▸ Document passage:

<<<<

Creating visualizations that show correlations between different musical features, helping
us understand how these attributes relate to each other and to song popularity.

In [None]:
# Select numeric features for correlation analysis
cols <- c(
  "valence", "acousticness", "danceability", "duration_min",
  "energy", "instrumentalness", "liveness", "loudness",
  "year", "speechiness", "tempo", "popularity"
)

# Calculate correlation matrix
corr_matrix <- cor(df[cols], use = "complete.obs")

# Create correlation heatmap using ggplot2
corr_df <- as.data.frame(as.table(corr_matrix))
names(corr_df) <- c("Feature1", "Feature2", "Correlation")

ggplot(corr_df, aes(x = Feature1, y = Feature2, fill = Correlation)) +
  geom_tile() +
  scale_fill_gradient2(
    low = "blue", mid = "white", high = "red",
    midpoint = 0, limits = c(-1, 1)
  ) +
  geom_text(aes(label = sprintf("%.2f", Correlation)), size = 2.5) +
  labs(title = "Correlation Matrix of Musical Features",
       x = "", y = "") +
  theme_spotify() +
  theme(axis.text.x = element_text(angle = 45, hjust = 1))

In [None]:
# Create pair plots for selected key features
key_features <- c("popularity", "valence", "energy", "danceability", "year")

# Sample a subset of data for the pair plot (to avoid overplotting)

>>>>

▸ Entries shown:
<<<<

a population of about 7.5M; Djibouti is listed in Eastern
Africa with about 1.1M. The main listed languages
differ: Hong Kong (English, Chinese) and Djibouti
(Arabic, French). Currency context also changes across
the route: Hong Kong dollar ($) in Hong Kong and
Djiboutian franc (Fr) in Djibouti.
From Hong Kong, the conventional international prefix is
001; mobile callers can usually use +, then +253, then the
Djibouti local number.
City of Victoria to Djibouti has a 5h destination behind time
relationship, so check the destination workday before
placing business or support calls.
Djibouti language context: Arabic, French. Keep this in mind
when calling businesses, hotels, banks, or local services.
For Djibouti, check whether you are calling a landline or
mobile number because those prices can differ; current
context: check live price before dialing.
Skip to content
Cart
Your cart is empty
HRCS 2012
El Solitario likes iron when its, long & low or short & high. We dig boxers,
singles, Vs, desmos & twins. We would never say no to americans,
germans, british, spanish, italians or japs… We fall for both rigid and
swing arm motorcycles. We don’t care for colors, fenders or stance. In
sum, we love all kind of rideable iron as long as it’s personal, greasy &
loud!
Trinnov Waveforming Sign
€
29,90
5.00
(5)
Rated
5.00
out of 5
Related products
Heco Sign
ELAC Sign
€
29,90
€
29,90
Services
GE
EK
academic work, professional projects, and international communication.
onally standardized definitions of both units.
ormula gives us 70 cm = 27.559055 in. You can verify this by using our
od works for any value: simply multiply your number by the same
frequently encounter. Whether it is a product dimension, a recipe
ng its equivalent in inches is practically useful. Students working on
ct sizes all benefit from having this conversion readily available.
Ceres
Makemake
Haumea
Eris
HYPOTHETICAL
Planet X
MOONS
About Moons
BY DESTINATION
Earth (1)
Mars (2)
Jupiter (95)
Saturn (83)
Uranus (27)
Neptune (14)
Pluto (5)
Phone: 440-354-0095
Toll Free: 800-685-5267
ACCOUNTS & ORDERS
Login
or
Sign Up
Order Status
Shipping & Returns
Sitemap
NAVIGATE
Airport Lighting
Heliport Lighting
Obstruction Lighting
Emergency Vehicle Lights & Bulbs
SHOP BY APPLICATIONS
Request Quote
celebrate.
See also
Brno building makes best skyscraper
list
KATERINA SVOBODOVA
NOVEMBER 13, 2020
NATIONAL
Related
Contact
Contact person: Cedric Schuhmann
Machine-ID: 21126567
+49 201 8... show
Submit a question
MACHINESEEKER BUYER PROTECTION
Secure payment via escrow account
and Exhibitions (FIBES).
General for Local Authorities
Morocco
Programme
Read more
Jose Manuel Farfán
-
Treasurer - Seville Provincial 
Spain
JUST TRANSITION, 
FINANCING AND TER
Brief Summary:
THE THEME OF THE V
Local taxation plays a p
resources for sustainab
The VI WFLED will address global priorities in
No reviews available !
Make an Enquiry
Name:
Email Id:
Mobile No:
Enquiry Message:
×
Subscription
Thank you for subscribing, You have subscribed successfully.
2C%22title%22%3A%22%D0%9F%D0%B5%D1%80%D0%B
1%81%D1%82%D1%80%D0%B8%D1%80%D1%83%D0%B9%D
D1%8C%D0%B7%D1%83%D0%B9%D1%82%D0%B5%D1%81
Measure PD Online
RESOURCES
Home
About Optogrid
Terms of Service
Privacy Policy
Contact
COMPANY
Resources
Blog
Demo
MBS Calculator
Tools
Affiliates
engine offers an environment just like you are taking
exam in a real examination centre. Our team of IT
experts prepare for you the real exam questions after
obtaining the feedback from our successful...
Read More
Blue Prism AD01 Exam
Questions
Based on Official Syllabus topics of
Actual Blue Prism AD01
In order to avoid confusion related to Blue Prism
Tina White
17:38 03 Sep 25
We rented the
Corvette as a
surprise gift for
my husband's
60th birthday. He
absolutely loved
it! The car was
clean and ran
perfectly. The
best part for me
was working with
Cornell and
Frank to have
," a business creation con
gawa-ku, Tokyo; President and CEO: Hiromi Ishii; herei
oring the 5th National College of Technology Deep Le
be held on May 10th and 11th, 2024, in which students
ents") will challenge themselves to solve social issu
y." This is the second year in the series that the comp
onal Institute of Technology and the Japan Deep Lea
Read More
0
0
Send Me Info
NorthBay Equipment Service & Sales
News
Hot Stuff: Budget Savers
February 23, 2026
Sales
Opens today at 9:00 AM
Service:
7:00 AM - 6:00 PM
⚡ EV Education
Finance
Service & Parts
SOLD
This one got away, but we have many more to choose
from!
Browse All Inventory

>>>>

▸ Problems and tasks:
(a) Copy out the correlation code excerpt from "# Calculate correlation" up to and including "corr_df <- as.data.frame(as.table(corr_matrix))".
(b) Answer these on the correlation code excerpt:
(i) Which function computes the correlation matrix?
(ii) What color marks the low end of the heatmap's fill gradient?
(iii) Which five features are chosen for the pair plots?

▸ Responses in order:
(a)
# Calculate correlation matrix
corr_matrix <- cor(df[cols], use = "complete.obs")

# Create correlation heatmap using ggplot2
corr_df <- as.data.frame(as.table(corr_matrix))

(b)
(i) cor, called with use = "complete.obs"
(ii) Blue
(iii) popularity, valence, energy, danceability and year